En même temps que ce procès, l'auteur va mener une autre enquête, bien plus personnelle. Il apprend que le dossier judiciaire de son père se trouve aux archives départementales du Nord où trois ans de la vie d’un «  collabo  » sont racontées grâce aux procès-verbaux de police, aux interrogatoires de justice, son procès et sa condamnation. Grâce à un ami historien, il arrivera à avoir entre les mains ce dossier, et ce qu’il va y découvrir est complètement différent de ce que son père lui a raconté toutes ces années. Il a porté cinq uniformes différents en quatre ans. Il a été quatre fois déserteur de quatre armées différentes. Il a porté  le brassard à croix gammée, et se sentant patriote ensuite, il porte la croix de Lorraine.
En décembre 1944, il est recherché des deux côtés. Et son fils découvre que son père n'a pas du tout été au combat pour la libération, mais qu'à ce moment là, il se trouvait en prison, pour traîtrise. En lisant ces rapports, il se rend compte que tout ce que son père lui a raconté enfant n'est qu'un tissu de mensonge. Il va aussi découvrir par son grand-père que son père bernait déjà son monde en étant adolescent.

 

Sorj Chalandon va donc suivre deux procès, celui de Barbie, avec des témoignages poignants et douloureux, et celui de son père, au travers du dossier. Il se confrontera alors à lui, cherchant en vain à lui faire reconnaître la vérité. Et Sorj se rendra compte qu'il est vraiment un enfant de salaud, mais c’est son père, difficile de le détester…

 

Ce livre est bouleversant. Je l'ai fini avec une boule d'angoisse dans la gorge que je ressens encore maintenant en écrivant cette chronique. J'ai été doublement touchée. Déjà par le récit du procès de Barbie, je me souviens l'avoir suivi, je n’étais alors qu'une adolescente, je n'ai alors pas porté le même regard dessus, à cet âge là, on pense toujours que ce qu’on vit est plus grave que ce qui se passe dans l’actualité. J'ai donc fait des découvertes dans ce livre, sur les faits reprochés à Barbie, sur les tortures qu'il a commises sur des personnes, et surtout sur le courage de tous ces gens qui ont subi la hargne et la férocité de ce bourreau. Leurs témoignages sont forts et bouleversants, j’ai apprécié que l'auteur les révèle dans leur entièreté.

 

Ensuite, j'ai aussi été fortement touchée par le récit plus intime de l'auteur sur la vie de son père, et sur ce qu'il découvre sur lui. Il va de révélations en révélations, son père est un grand manipulateur, un affabulateur. Je me disais, quand les enfants sont petits, les parents en rajoutent toujours un peu pour les émerveiller, mais une fois qu'ils sont adultes, plus besoin, l'important c’est la vérité. Et la façon dont le père nie tout ce qui lui est reproché, allant même jusqu’à dire que son fils a fabriqué tous les papiers, les pièces d’identité, etc, il faut quand même être sacrément perturbé. Et en même temps, ce père me fait de la peine. Quel manque, quel besoin peut-il ressentir pour être obligé de mentir ainsi ! Je ne l'excuse pas du tout. Car il est quand même très déstabilisant quand, pendant le procès de Barbie, il prend position pour lui, ou montre de l'admiration face aux propos de Jacques Vergès, l'avocat de Barbie.

CONSIGNE A >> Recopiez le passage de la critique de livre ci-dessus qui commence par « En décembre 1944, il » et se termine par « en étant adolescent. ».

Entrées de données enregistrées

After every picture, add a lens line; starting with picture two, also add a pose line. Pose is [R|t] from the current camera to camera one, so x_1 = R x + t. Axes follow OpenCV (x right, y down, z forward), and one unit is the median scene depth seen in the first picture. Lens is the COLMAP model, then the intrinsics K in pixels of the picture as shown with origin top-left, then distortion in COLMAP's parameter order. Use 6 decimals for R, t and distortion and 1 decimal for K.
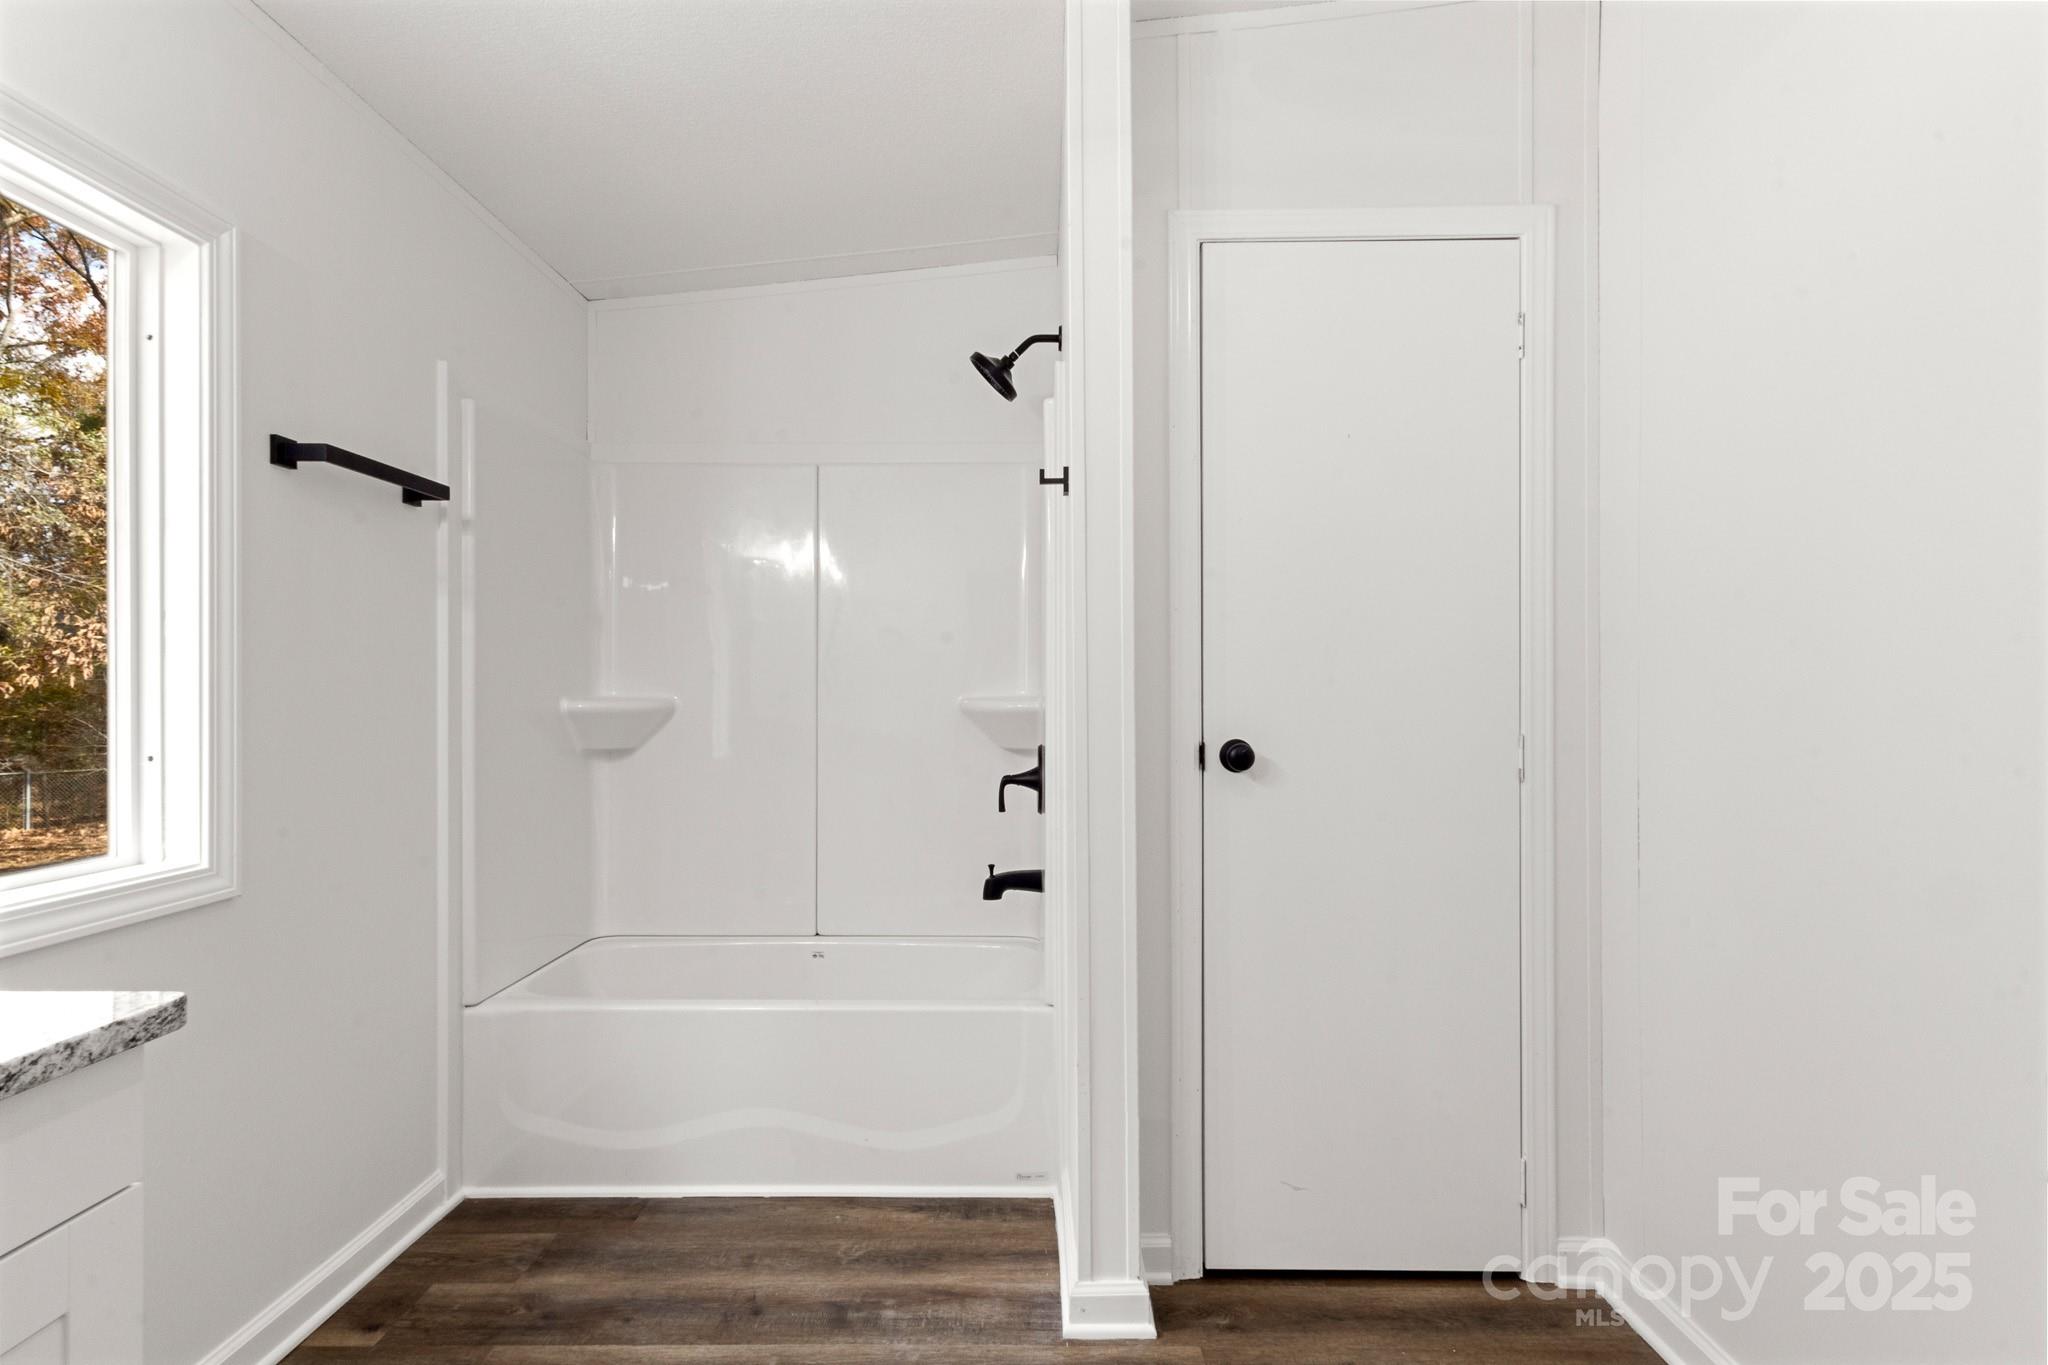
lens RADIAL K [[1028.3, 0, 1002.7], [0, 1028.3, 672.2], [0, 0, 1]] dist [0.009903, -0.000162]
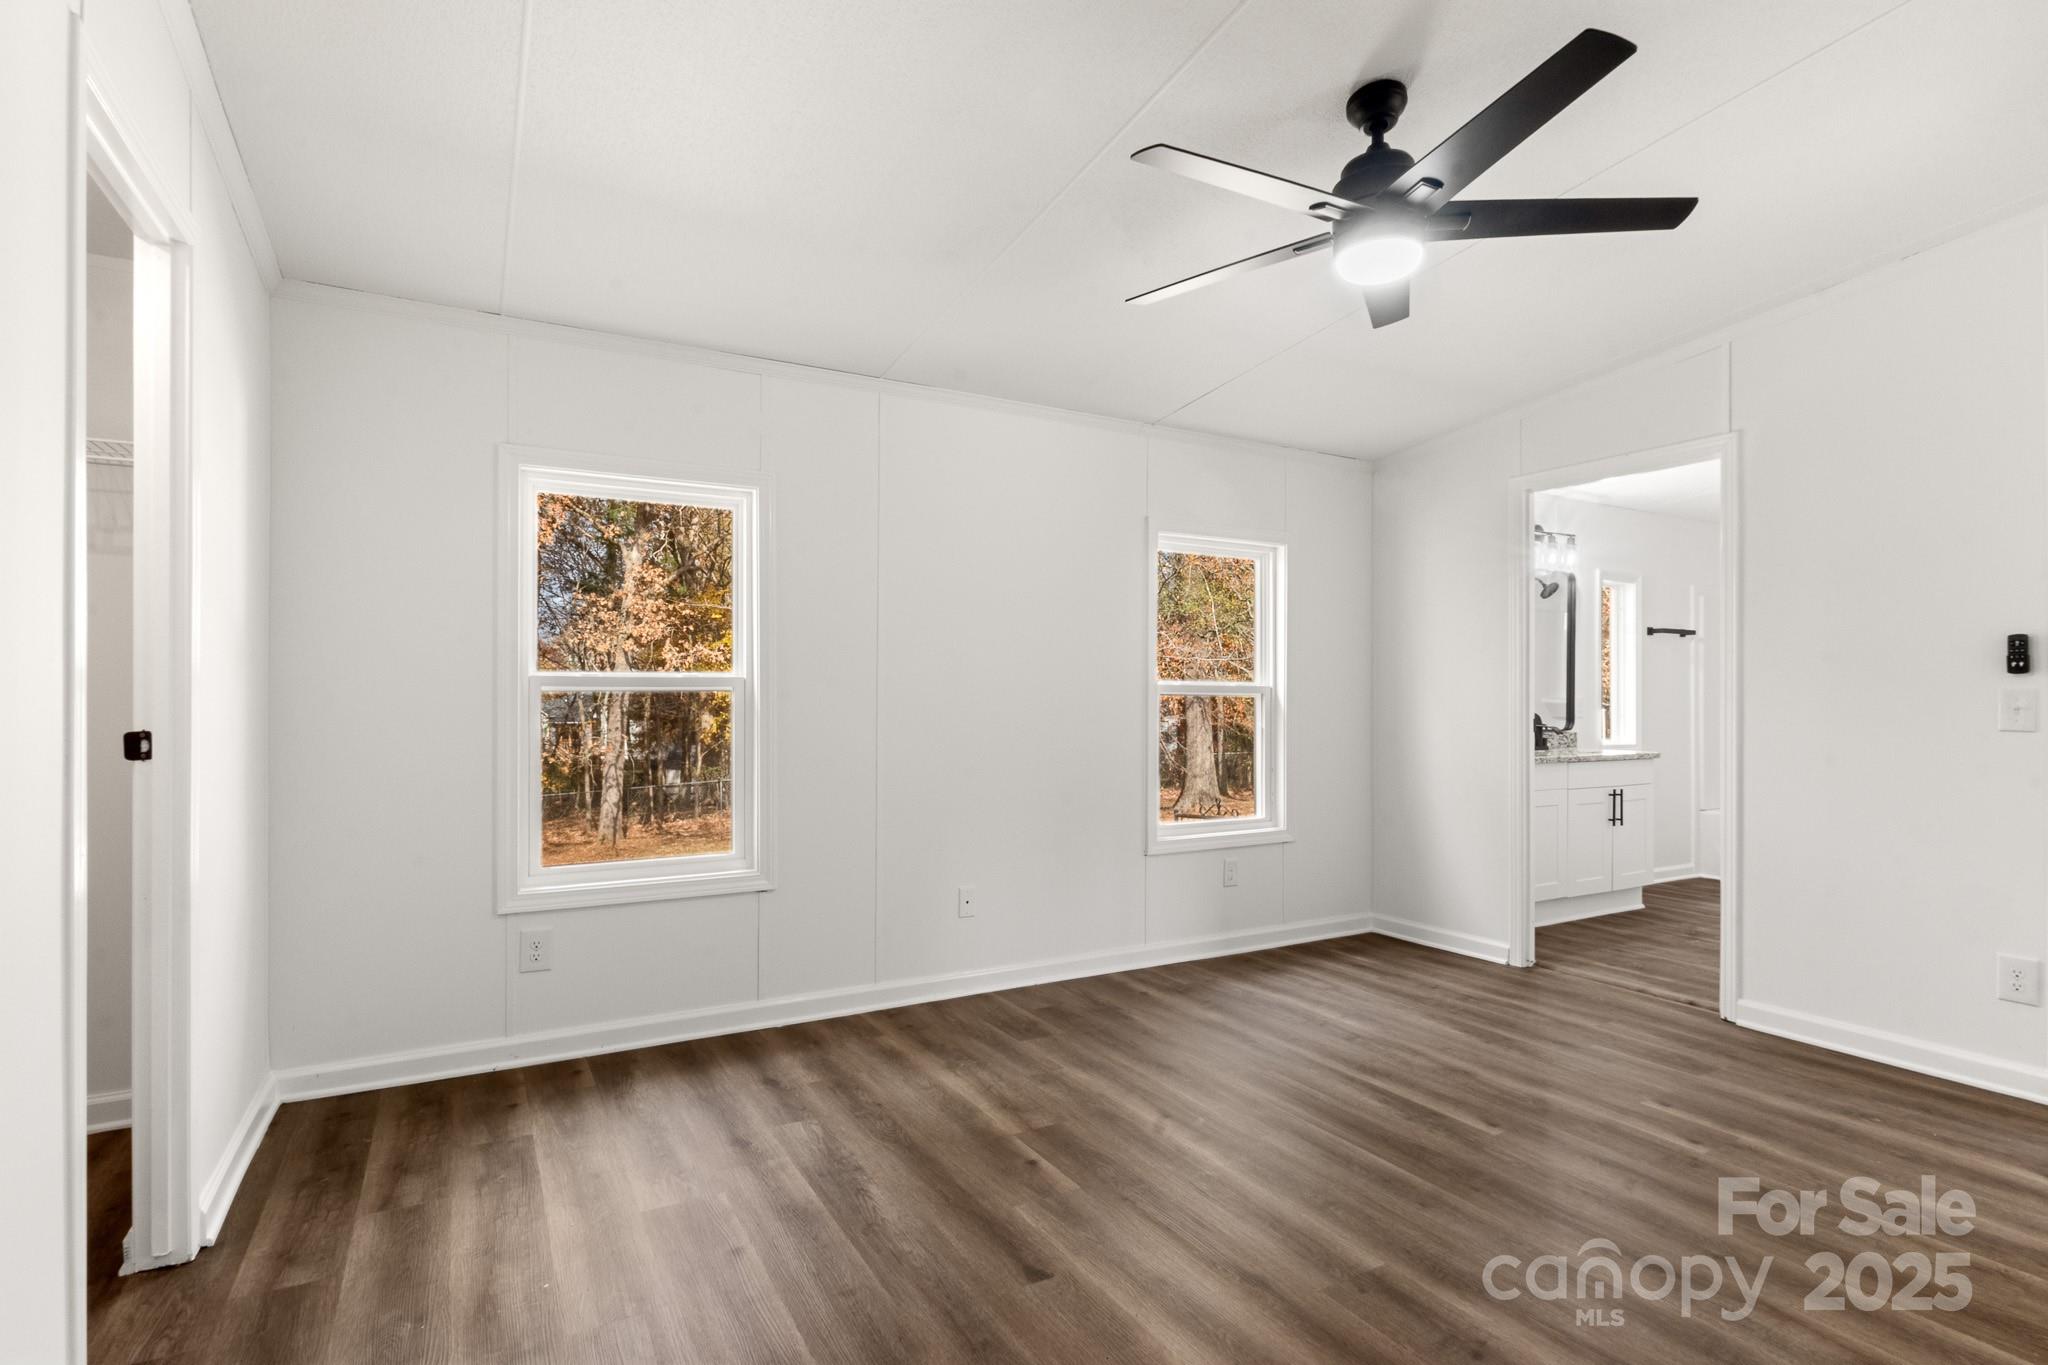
lens RADIAL K [[1028.3, 0, 1035.2], [0, 1028.3, 696.6], [0, 0, 1]] dist [0.009903, -0.000162]
pose [[0.513027, -0.002096, -0.858370, 0.987419], [0.012569, 0.999908, 0.005070, -0.025579], [0.858281, -0.013390, 0.513006, -2.052480]]
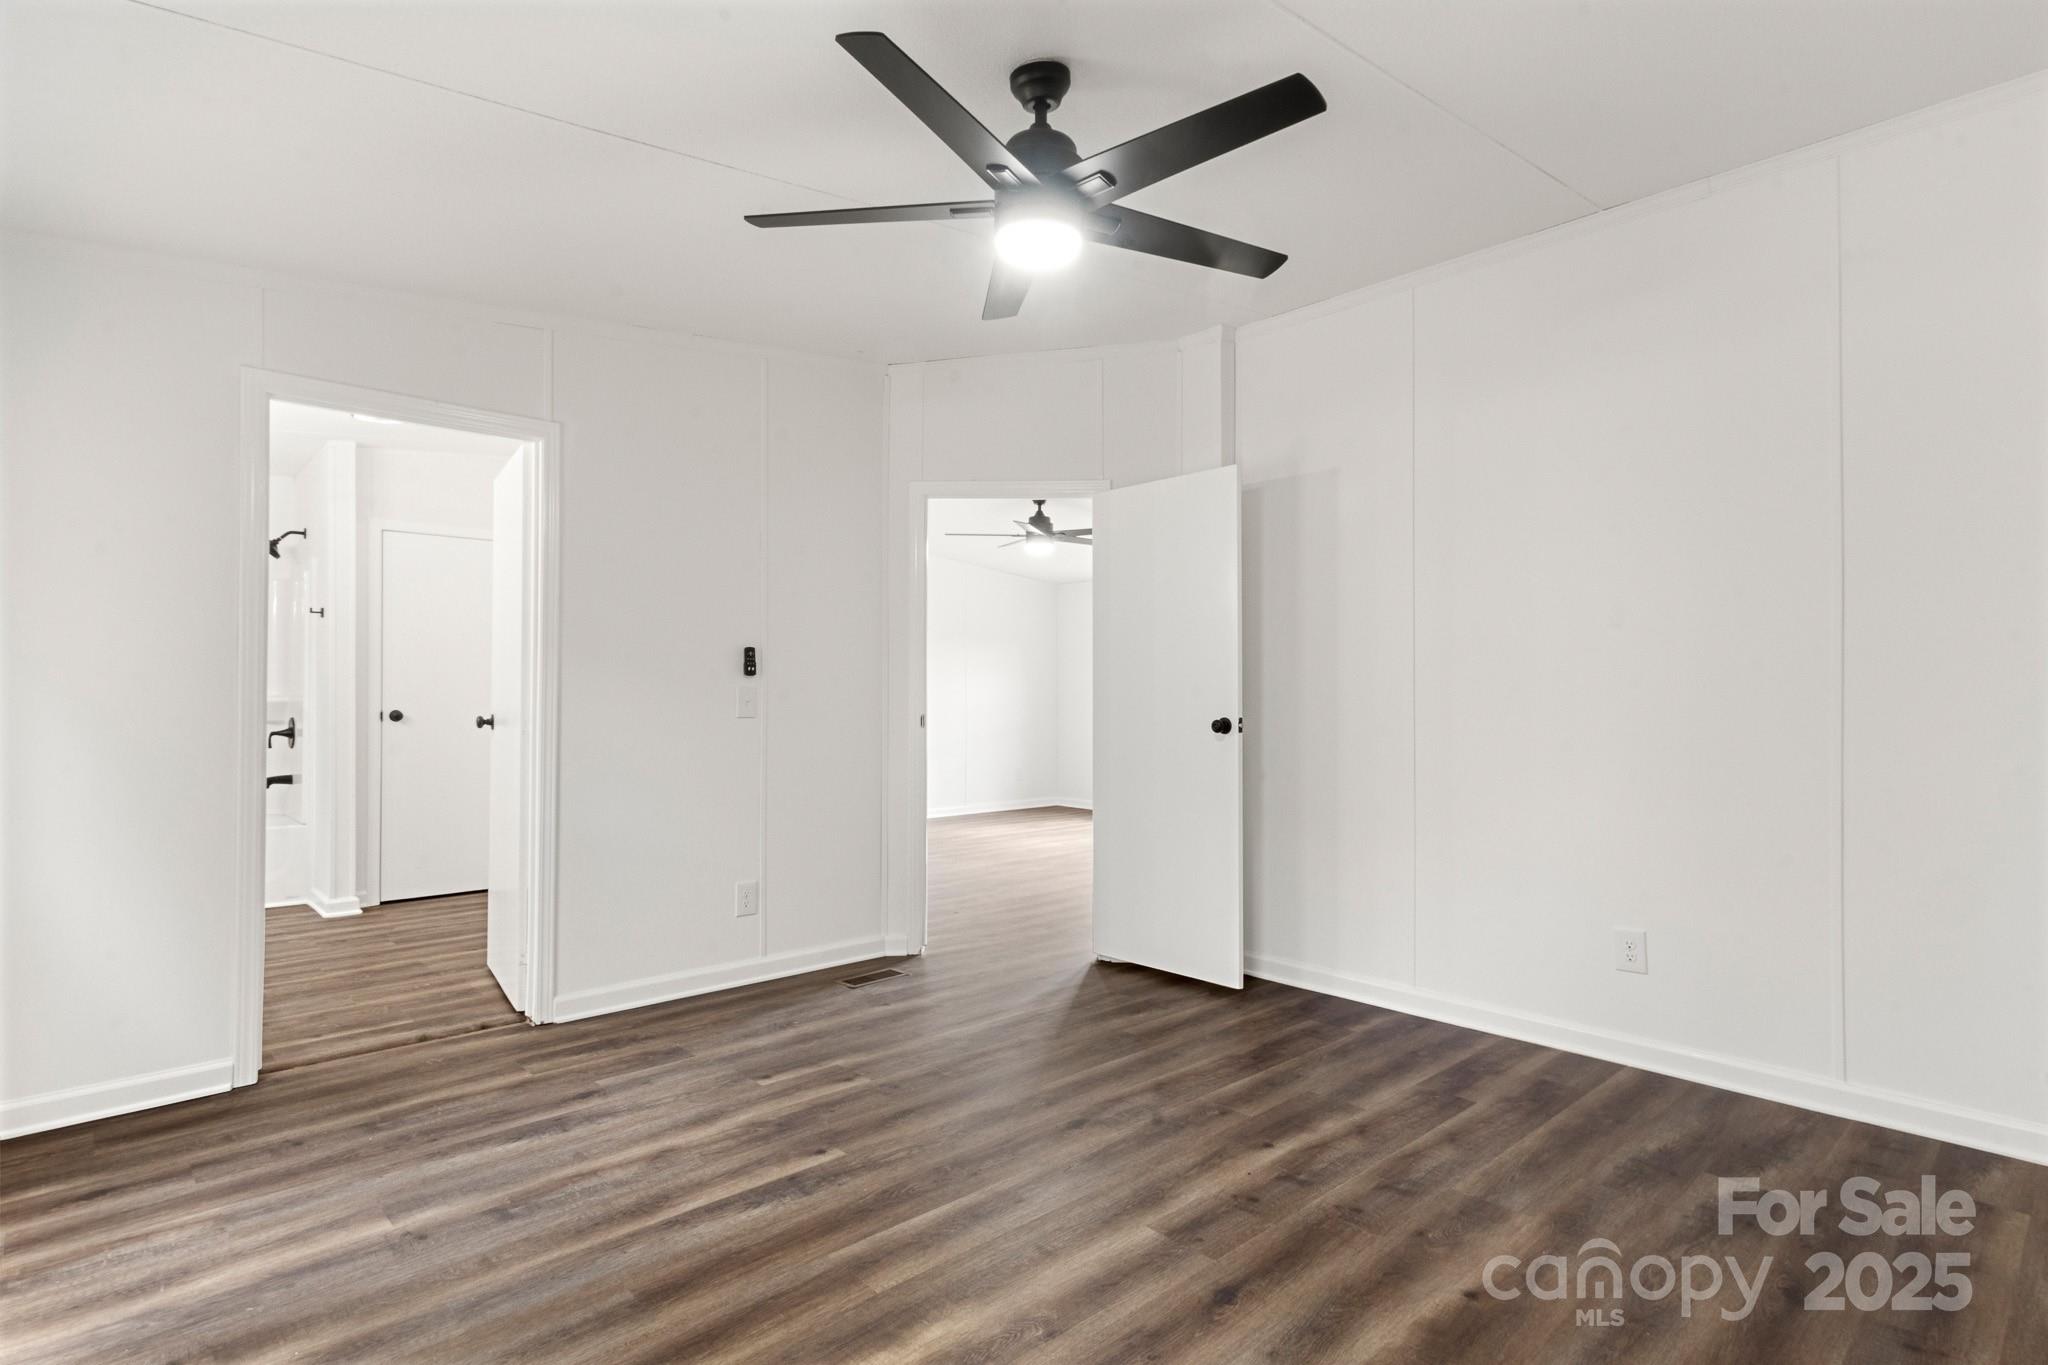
lens RADIAL K [[1028.3, 0, 1031.7], [0, 1028.3, 694.6], [0, 0, 1]] dist [0.009903, -0.000162]
pose [[0.713707, 0.001792, 0.700443, -0.441221], [-0.013669, 0.999842, 0.011369, -0.027333], [-0.700311, -0.017689, 0.713618, -1.932535]]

CONSIGNE B >> Donnez sous forme de liste JSON de chaînes, à raison d'une chaîne par ligne et sans les lignes vides, les lignes du listing ci-dessus, du début jusqu'à la ligne contenant « 696.6], [0, 0, 1]] dist [0.009903, -0.000162] », celle-ci comprise. Laissez les images hors de la réponse.

RÉPONSE A >>
En décembre 1944, il est recherché des deux côtés. Et son fils découvre que son père n'a pas du tout été au combat pour la libération, mais qu'à ce moment là, il se trouvait en prison, pour traîtrise. En lisant ces rapports, il se rend compte que tout ce que son père lui a raconté enfant n'est qu'un tissu de mensonge. Il va aussi découvrir par son grand-père que son père bernait déjà son monde en étant adolescent.

RÉPONSE B >>
[
  "After every picture, add a lens line; starting with picture two, also add a pose line. Pose is [R|t] from the current camera to camera one, so x_1 = R x + t. Axes follow OpenCV (x right, y down, z forward), and one unit is the median scene depth seen in the first picture. Lens is the COLMAP model, then the intrinsics K in pixels of the picture as shown with origin top-left, then distortion in COLMAP's parameter order. Use 6 decimals for R, t and distortion and 1 decimal for K.",
  "lens RADIAL K [[1028.3, 0, 1002.7], [0, 1028.3, 672.2], [0, 0, 1]] dist [0.009903, -0.000162]",
  "lens RADIAL K [[1028.3, 0, 1035.2], [0, 1028.3, 696.6], [0, 0, 1]] dist [0.009903, -0.000162]"
]